SUPPLIED MATERIAL Block Start

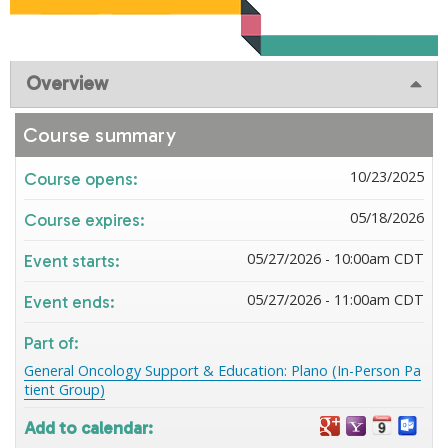
Overview
Course summary
10/23/2025
Course opens:
05/18/2026
Course expires:
05/27/2026 - 10:00am CDT
Event starts:
05/27/2026 - 11:00am CDT
Event ends:
Part of:
General Oncology Support & Education: Plano (In-Person Pa
tient Group)
Add to calendar:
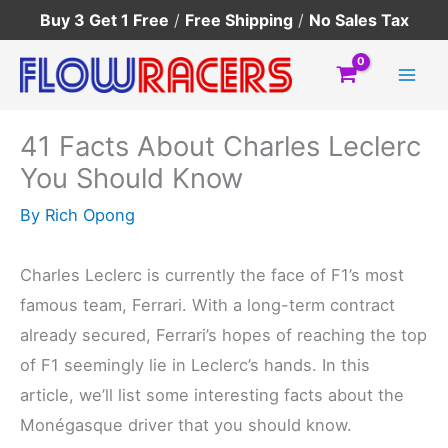
Skip
Buy 3 Get 1 Free
/
Free Shipping
/
No Sales Tax
to
content
41 Facts About Charles Leclerc
You Should Know
By
Rich Opong
Charles Leclerc is currently the face of F1’s most
famous team, Ferrari. With a long-term contract
already secured, Ferrari’s hopes of reaching the top
of F1 seemingly lie in Leclerc’s hands. In this
article, we’ll list some interesting facts about the
Monégasque driver that you should know.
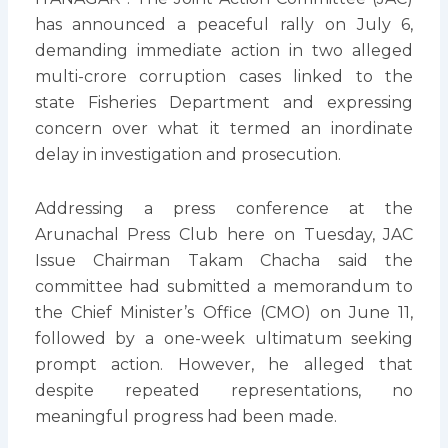
has announced a peaceful rally on July 6,
demanding immediate action in two alleged
multi-crore corruption cases linked to the
state Fisheries Department and expressing
concern over what it termed an inordinate
delay in investigation and prosecution.
Addressing a press conference at the
Arunachal Press Club here on Tuesday, JAC
Issue Chairman Takam Chacha said the
committee had submitted a memorandum to
the Chief Minister’s Office (CMO) on June 11,
followed by a one-week ultimatum seeking
prompt action. However, he alleged that
despite repeated representations, no
meaningful progress had been made.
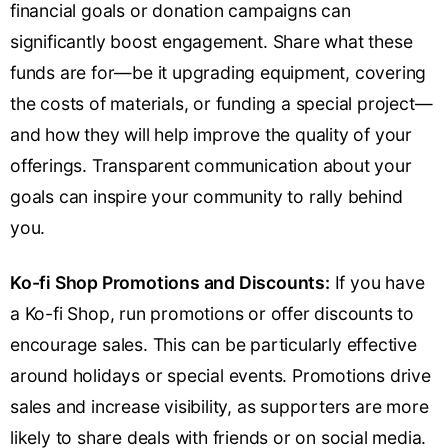
financial goals or donation campaigns can
significantly boost engagement. Share what these
funds are for—be it upgrading equipment, covering
the costs of materials, or funding a special project—
and how they will help improve the quality of your
offerings. Transparent communication about your
goals can inspire your community to rally behind
you.
Ko-fi Shop Promotions and Discounts:
If you have
a Ko-fi Shop, run promotions or offer discounts to
encourage sales. This can be particularly effective
around holidays or special events. Promotions drive
sales and increase visibility, as supporters are more
likely to share deals with friends or on social media.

SUPPLIED MATERIAL Block End

| TASK BRIEF |
Please quote the text of every record above, line for line and unchanged, and leave the pictures out of your answer.

| TASK RESPONSE |
Overview
Course summary
10/23/2025
Course opens:
05/18/2026
Course expires:
05/27/2026 - 10:00am CDT
Event starts:
05/27/2026 - 11:00am CDT
Event ends:
Part of:
General Oncology Support & Education: Plano (In-Person Pa
tient Group)
Add to calendar:
Skip
Buy 3 Get 1 Free
/
Free Shipping
/
No Sales Tax
to
content
41 Facts About Charles Leclerc
You Should Know
By
Rich Opong
Charles Leclerc is currently the face of F1’s most
famous team, Ferrari. With a long-term contract
already secured, Ferrari’s hopes of reaching the top
of F1 seemingly lie in Leclerc’s hands. In this
article, we’ll list some interesting facts about the
Monégasque driver that you should know.
has announced a peaceful rally on July 6,
demanding immediate action in two alleged
multi-crore corruption cases linked to the
state Fisheries Department and expressing
concern over what it termed an inordinate
delay in investigation and prosecution.
Addressing a press conference at the
Arunachal Press Club here on Tuesday, JAC
Issue Chairman Takam Chacha said the
committee had submitted a memorandum to
the Chief Minister’s Office (CMO) on June 11,
followed by a one-week ultimatum seeking
prompt action. However, he alleged that
despite repeated representations, no
meaningful progress had been made.
financial goals or donation campaigns can
significantly boost engagement. Share what these
funds are for—be it upgrading equipment, covering
the costs of materials, or funding a special project—
and how they will help improve the quality of your
offerings. Transparent communication about your
goals can inspire your community to rally behind
you.
Ko-fi Shop Promotions and Discounts:
If you have
a Ko-fi Shop, run promotions or offer discounts to
encourage sales. This can be particularly effective
around holidays or special events. Promotions drive
sales and increase visibility, as supporters are more
likely to share deals with friends or on social media.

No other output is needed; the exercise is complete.